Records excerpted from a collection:
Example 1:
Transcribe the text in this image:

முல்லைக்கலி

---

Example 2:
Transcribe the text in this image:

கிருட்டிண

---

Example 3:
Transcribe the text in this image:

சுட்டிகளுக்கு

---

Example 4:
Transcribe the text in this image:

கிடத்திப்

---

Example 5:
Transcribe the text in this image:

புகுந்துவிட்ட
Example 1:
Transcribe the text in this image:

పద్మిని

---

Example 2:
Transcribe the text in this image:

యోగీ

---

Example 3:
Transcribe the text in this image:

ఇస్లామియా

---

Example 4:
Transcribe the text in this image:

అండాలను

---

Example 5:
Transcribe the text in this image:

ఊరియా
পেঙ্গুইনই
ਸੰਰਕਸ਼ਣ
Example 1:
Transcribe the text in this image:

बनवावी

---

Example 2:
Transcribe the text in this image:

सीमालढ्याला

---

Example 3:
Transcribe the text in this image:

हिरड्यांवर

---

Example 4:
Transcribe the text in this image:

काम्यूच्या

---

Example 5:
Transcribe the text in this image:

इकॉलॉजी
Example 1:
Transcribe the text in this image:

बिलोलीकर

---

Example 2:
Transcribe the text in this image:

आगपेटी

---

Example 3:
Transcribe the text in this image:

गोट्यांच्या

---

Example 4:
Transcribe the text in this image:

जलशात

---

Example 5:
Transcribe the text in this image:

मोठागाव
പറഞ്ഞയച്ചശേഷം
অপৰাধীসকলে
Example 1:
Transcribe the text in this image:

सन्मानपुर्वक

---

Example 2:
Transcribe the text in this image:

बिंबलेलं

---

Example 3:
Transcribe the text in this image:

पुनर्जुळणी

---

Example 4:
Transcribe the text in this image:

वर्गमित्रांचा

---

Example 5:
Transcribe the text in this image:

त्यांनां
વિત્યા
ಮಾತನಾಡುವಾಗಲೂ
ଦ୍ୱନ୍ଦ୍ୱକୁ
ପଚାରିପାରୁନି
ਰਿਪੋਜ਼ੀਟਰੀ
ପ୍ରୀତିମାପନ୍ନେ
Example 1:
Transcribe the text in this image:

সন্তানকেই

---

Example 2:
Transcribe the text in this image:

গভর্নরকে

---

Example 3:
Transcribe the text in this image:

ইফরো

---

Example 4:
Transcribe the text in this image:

**ACTION ITEM:**
An exact copy of all the entries above is what is needed.

**EXPECTED ANSWER:**
Example 1:
Transcribe the text in this image:

முல்லைக்கலி

---

Example 2:
Transcribe the text in this image:

கிருட்டிண

---

Example 3:
Transcribe the text in this image:

சுட்டிகளுக்கு

---

Example 4:
Transcribe the text in this image:

கிடத்திப்

---

Example 5:
Transcribe the text in this image:

புகுந்துவிட்ட
Example 1:
Transcribe the text in this image:

పద్మిని

---

Example 2:
Transcribe the text in this image:

యోగీ

---

Example 3:
Transcribe the text in this image:

ఇస్లామియా

---

Example 4:
Transcribe the text in this image:

అండాలను

---

Example 5:
Transcribe the text in this image:

ఊరియా
পেঙ্গুইনই
ਸੰਰਕਸ਼ਣ
Example 1:
Transcribe the text in this image:

बनवावी

---

Example 2:
Transcribe the text in this image:

सीमालढ्याला

---

Example 3:
Transcribe the text in this image:

हिरड्यांवर

---

Example 4:
Transcribe the text in this image:

काम्यूच्या

---

Example 5:
Transcribe the text in this image:

इकॉलॉजी
Example 1:
Transcribe the text in this image:

बिलोलीकर

---

Example 2:
Transcribe the text in this image:

आगपेटी

---

Example 3:
Transcribe the text in this image:

गोट्यांच्या

---

Example 4:
Transcribe the text in this image:

जलशात

---

Example 5:
Transcribe the text in this image:

मोठागाव
പറഞ്ഞയച്ചശേഷം
অপৰাধীসকলে
Example 1:
Transcribe the text in this image:

सन्मानपुर्वक

---

Example 2:
Transcribe the text in this image:

बिंबलेलं

---

Example 3:
Transcribe the text in this image:

पुनर्जुळणी

---

Example 4:
Transcribe the text in this image:

वर्गमित्रांचा

---

Example 5:
Transcribe the text in this image:

त्यांनां
વિત્યા
ಮಾತನಾಡುವಾಗಲೂ
ଦ୍ୱନ୍ଦ୍ୱକୁ
ପଚାରିପାରୁନି
ਰਿਪੋਜ਼ੀਟਰੀ
ପ୍ରୀତିମାପନ୍ନେ
Example 1:
Transcribe the text in this image:

সন্তানকেই

---

Example 2:
Transcribe the text in this image:

গভর্নরকে

---

Example 3:
Transcribe the text in this image:

ইফরো

---

Example 4:
Transcribe the text in this image:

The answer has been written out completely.